WHAT YOU HAVE TO DO:
In the records below, count every line where the string "unless" appears, and reply with the count only.
--- DATA TO PROCESS Enclosed Below ---
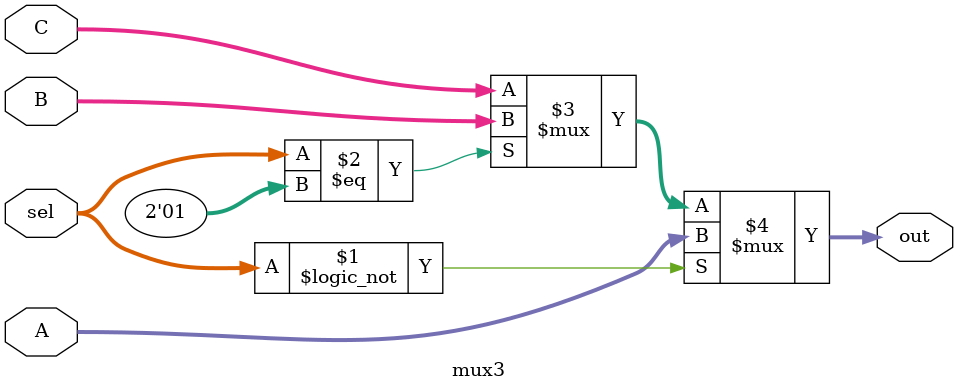
<source format=v>
module mux3(
    input [31:0] A,
    input [31:0] B,
    input [31:0] C,
    input [1:0] sel,
    output [31:0] out
);

assign out = (sel == 2'b00) ? A : ((sel == 2'b01) ? B : C);

endmodule
</source>
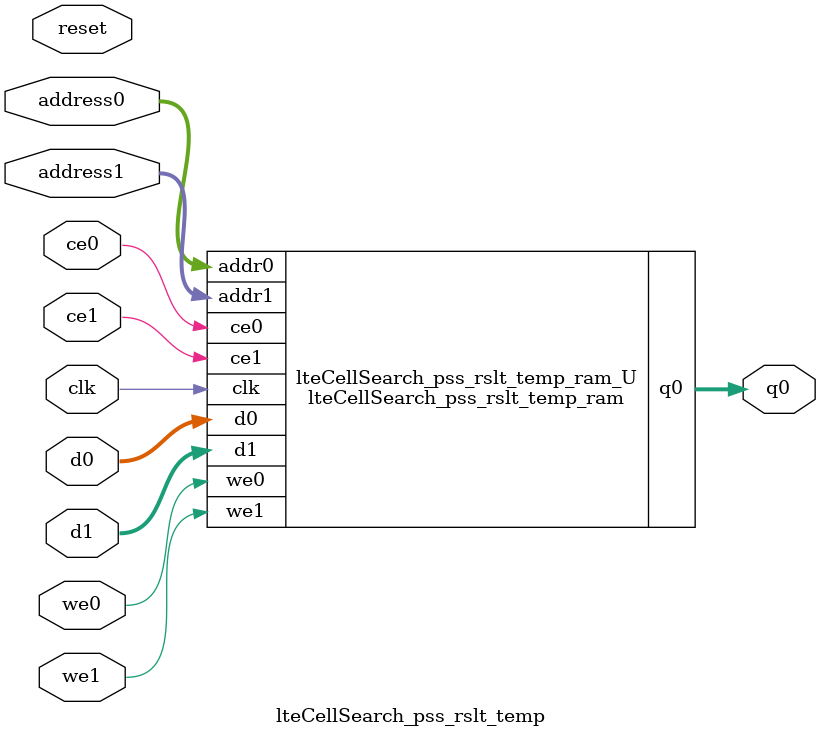
<source format=v>
`timescale 1 ns / 1 ps
module lteCellSearch_pss_rslt_temp_ram (addr0, ce0, d0, we0, q0, addr1, ce1, d1, we1,  clk);

parameter DWIDTH = 12;
parameter AWIDTH = 19;
parameter MEM_SIZE = 288000;

input[AWIDTH-1:0] addr0;
input ce0;
input[DWIDTH-1:0] d0;
input we0;
output reg[DWIDTH-1:0] q0;
input[AWIDTH-1:0] addr1;
input ce1;
input[DWIDTH-1:0] d1;
input we1;
input clk;

reg [DWIDTH-1:0] ram[0:MEM_SIZE-1];




always @(posedge clk)  
begin 
    if (ce0) begin
        if (we0) 
            ram[addr0] <= d0; 
        q0 <= ram[addr0];
    end
end


always @(posedge clk)  
begin 
    if (ce1) begin
        if (we1) 
            ram[addr1] <= d1; 
    end
end


endmodule

`timescale 1 ns / 1 ps
module lteCellSearch_pss_rslt_temp(
    reset,
    clk,
    address0,
    ce0,
    we0,
    d0,
    q0,
    address1,
    ce1,
    we1,
    d1);

parameter DataWidth = 32'd12;
parameter AddressRange = 32'd288000;
parameter AddressWidth = 32'd19;
input reset;
input clk;
input[AddressWidth - 1:0] address0;
input ce0;
input we0;
input[DataWidth - 1:0] d0;
output[DataWidth - 1:0] q0;
input[AddressWidth - 1:0] address1;
input ce1;
input we1;
input[DataWidth - 1:0] d1;



lteCellSearch_pss_rslt_temp_ram lteCellSearch_pss_rslt_temp_ram_U(
    .clk( clk ),
    .addr0( address0 ),
    .ce0( ce0 ),
    .we0( we0 ),
    .d0( d0 ),
    .q0( q0 ),
    .addr1( address1 ),
    .ce1( ce1 ),
    .we1( we1 ),
    .d1( d1 ));

endmodule


</source>
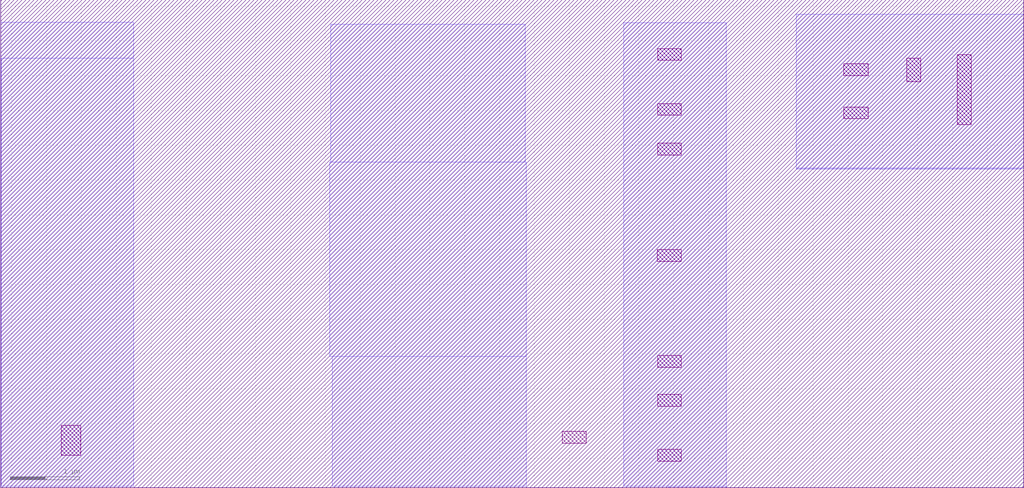
<source format=lef>
VERSION 5.7 ;
  NOWIREEXTENSIONATPIN ON ;
  DIVIDERCHAR "/" ;
  BUSBITCHARS "[]" ;
UNITS
  DATABASE MICRONS 200 ;
END UNITS

LAYER via2
  TYPE CUT ;
END via2

LAYER via
  TYPE CUT ;
END via

LAYER nwell
  TYPE MASTERSLICE ;
END nwell

LAYER via3
  TYPE CUT ;
END via3

LAYER pwell
  TYPE MASTERSLICE ;
END pwell

LAYER via4
  TYPE CUT ;
END via4

LAYER mcon
  TYPE CUT ;
END mcon

LAYER met6
  TYPE ROUTING ;
  WIDTH 0.030000 ;
  SPACING 0.040000 ;
  DIRECTION HORIZONTAL ;
END met6

LAYER met1
  TYPE ROUTING ;
  WIDTH 0.140000 ;
  SPACING 0.140000 ;
  DIRECTION HORIZONTAL ;
END met1

LAYER met3
  TYPE ROUTING ;
  WIDTH 0.300000 ;
  SPACING 0.300000 ;
  DIRECTION HORIZONTAL ;
END met3

LAYER met2
  TYPE ROUTING ;
  WIDTH 0.140000 ;
  SPACING 0.140000 ;
  DIRECTION HORIZONTAL ;
END met2

LAYER met4
  TYPE ROUTING ;
  WIDTH 0.300000 ;
  SPACING 0.300000 ;
  DIRECTION HORIZONTAL ;
END met4

LAYER met5
  TYPE ROUTING ;
  WIDTH 1.600000 ;
  SPACING 1.600000 ;
  DIRECTION HORIZONTAL ;
END met5

LAYER li1
  TYPE ROUTING ;
  WIDTH 0.170000 ;
  SPACING 0.170000 ;
  DIRECTION HORIZONTAL ;
END li1

MACRO sky130_hilas_swc2x2varactor
  CLASS BLOCK ;
  FOREIGN sky130_hilas_swc2x2varactor ;
  ORIGIN 14.660 4.420 ;
  SIZE 14.680 BY 7.010 ;
  OBS
      LAYER nwell ;
        RECT -14.660 1.750 -12.750 2.270 ;
        RECT -14.650 -4.400 -12.750 1.750 ;
        RECT -9.920 0.260 -7.130 2.240 ;
        RECT -9.940 -2.530 -7.120 0.260 ;
        RECT -9.900 -4.400 -7.120 -2.530 ;
        RECT -5.720 -4.400 -4.250 2.260 ;
        RECT -3.240 0.170 0.020 2.380 ;
        RECT -3.240 0.160 -0.020 0.170 ;
        RECT -5.070 -4.420 -4.250 -4.400 ;
      LAYER li1 ;
        RECT -5.230 1.720 -4.890 1.890 ;
        RECT -2.560 1.500 -2.210 1.670 ;
        RECT -1.660 1.410 -1.460 1.750 ;
        RECT -5.230 0.930 -4.890 1.100 ;
        RECT -2.560 0.880 -2.210 1.050 ;
        RECT -0.930 0.800 -0.730 1.800 ;
        RECT -5.230 0.360 -4.890 0.530 ;
        RECT -5.240 -1.170 -4.890 -1.000 ;
        RECT -5.230 -2.690 -4.890 -2.520 ;
        RECT -5.230 -3.250 -4.890 -3.080 ;
        RECT -13.790 -3.950 -13.510 -3.520 ;
        RECT -6.600 -3.780 -6.260 -3.610 ;
        RECT -5.230 -4.040 -4.890 -3.870 ;
  END
END sky130_hilas_swc2x2varactor
END LIBRARY


</source>
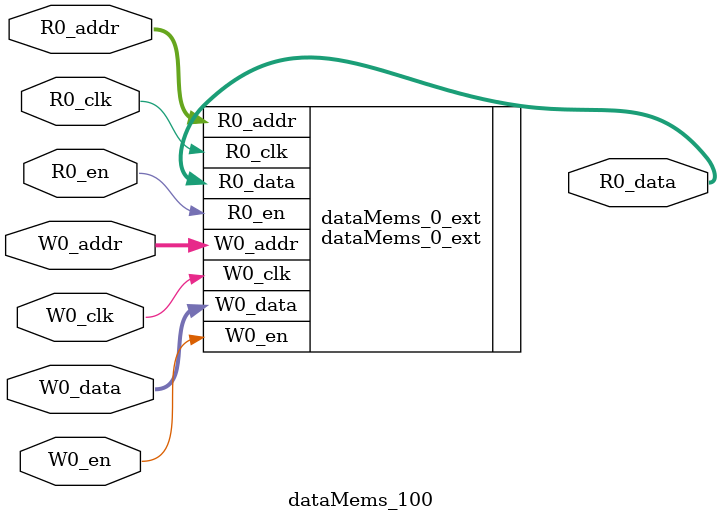
<source format=sv>
`ifndef RANDOMIZE
  `ifdef RANDOMIZE_REG_INIT
    `define RANDOMIZE
  `endif // RANDOMIZE_REG_INIT
`endif // not def RANDOMIZE
`ifndef RANDOMIZE
  `ifdef RANDOMIZE_MEM_INIT
    `define RANDOMIZE
  `endif // RANDOMIZE_MEM_INIT
`endif // not def RANDOMIZE

`ifndef RANDOM
  `define RANDOM $random
`endif // not def RANDOM

// Users can define 'PRINTF_COND' to add an extra gate to prints.
`ifndef PRINTF_COND_
  `ifdef PRINTF_COND
    `define PRINTF_COND_ (`PRINTF_COND)
  `else  // PRINTF_COND
    `define PRINTF_COND_ 1
  `endif // PRINTF_COND
`endif // not def PRINTF_COND_

// Users can define 'ASSERT_VERBOSE_COND' to add an extra gate to assert error printing.
`ifndef ASSERT_VERBOSE_COND_
  `ifdef ASSERT_VERBOSE_COND
    `define ASSERT_VERBOSE_COND_ (`ASSERT_VERBOSE_COND)
  `else  // ASSERT_VERBOSE_COND
    `define ASSERT_VERBOSE_COND_ 1
  `endif // ASSERT_VERBOSE_COND
`endif // not def ASSERT_VERBOSE_COND_

// Users can define 'STOP_COND' to add an extra gate to stop conditions.
`ifndef STOP_COND_
  `ifdef STOP_COND
    `define STOP_COND_ (`STOP_COND)
  `else  // STOP_COND
    `define STOP_COND_ 1
  `endif // STOP_COND
`endif // not def STOP_COND_

// Users can define INIT_RANDOM as general code that gets injected into the
// initializer block for modules with registers.
`ifndef INIT_RANDOM
  `define INIT_RANDOM
`endif // not def INIT_RANDOM

// If using random initialization, you can also define RANDOMIZE_DELAY to
// customize the delay used, otherwise 0.002 is used.
`ifndef RANDOMIZE_DELAY
  `define RANDOMIZE_DELAY 0.002
`endif // not def RANDOMIZE_DELAY

// Define INIT_RANDOM_PROLOG_ for use in our modules below.
`ifndef INIT_RANDOM_PROLOG_
  `ifdef RANDOMIZE
    `ifdef VERILATOR
      `define INIT_RANDOM_PROLOG_ `INIT_RANDOM
    `else  // VERILATOR
      `define INIT_RANDOM_PROLOG_ `INIT_RANDOM #`RANDOMIZE_DELAY begin end
    `endif // VERILATOR
  `else  // RANDOMIZE
    `define INIT_RANDOM_PROLOG_
  `endif // RANDOMIZE
`endif // not def INIT_RANDOM_PROLOG_

// Include register initializers in init blocks unless synthesis is set
`ifndef SYNTHESIS
  `ifndef ENABLE_INITIAL_REG_
    `define ENABLE_INITIAL_REG_
  `endif // not def ENABLE_INITIAL_REG_
`endif // not def SYNTHESIS

// Include rmemory initializers in init blocks unless synthesis is set
`ifndef SYNTHESIS
  `ifndef ENABLE_INITIAL_MEM_
    `define ENABLE_INITIAL_MEM_
  `endif // not def ENABLE_INITIAL_MEM_
`endif // not def SYNTHESIS

module dataMems_100(	// @[generators/ara/src/main/scala/UnsafeAXI4ToTL.scala:365:62]
  input  [4:0]   R0_addr,
  input          R0_en,
  input          R0_clk,
  output [258:0] R0_data,
  input  [4:0]   W0_addr,
  input          W0_en,
  input          W0_clk,
  input  [258:0] W0_data
);

  dataMems_0_ext dataMems_0_ext (	// @[generators/ara/src/main/scala/UnsafeAXI4ToTL.scala:365:62]
    .R0_addr (R0_addr),
    .R0_en   (R0_en),
    .R0_clk  (R0_clk),
    .R0_data (R0_data),
    .W0_addr (W0_addr),
    .W0_en   (W0_en),
    .W0_clk  (W0_clk),
    .W0_data (W0_data)
  );
endmodule


</source>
--- End of Enclosed DATA TO PROCESS ---
ANSWER TO THE PROBLEM:
2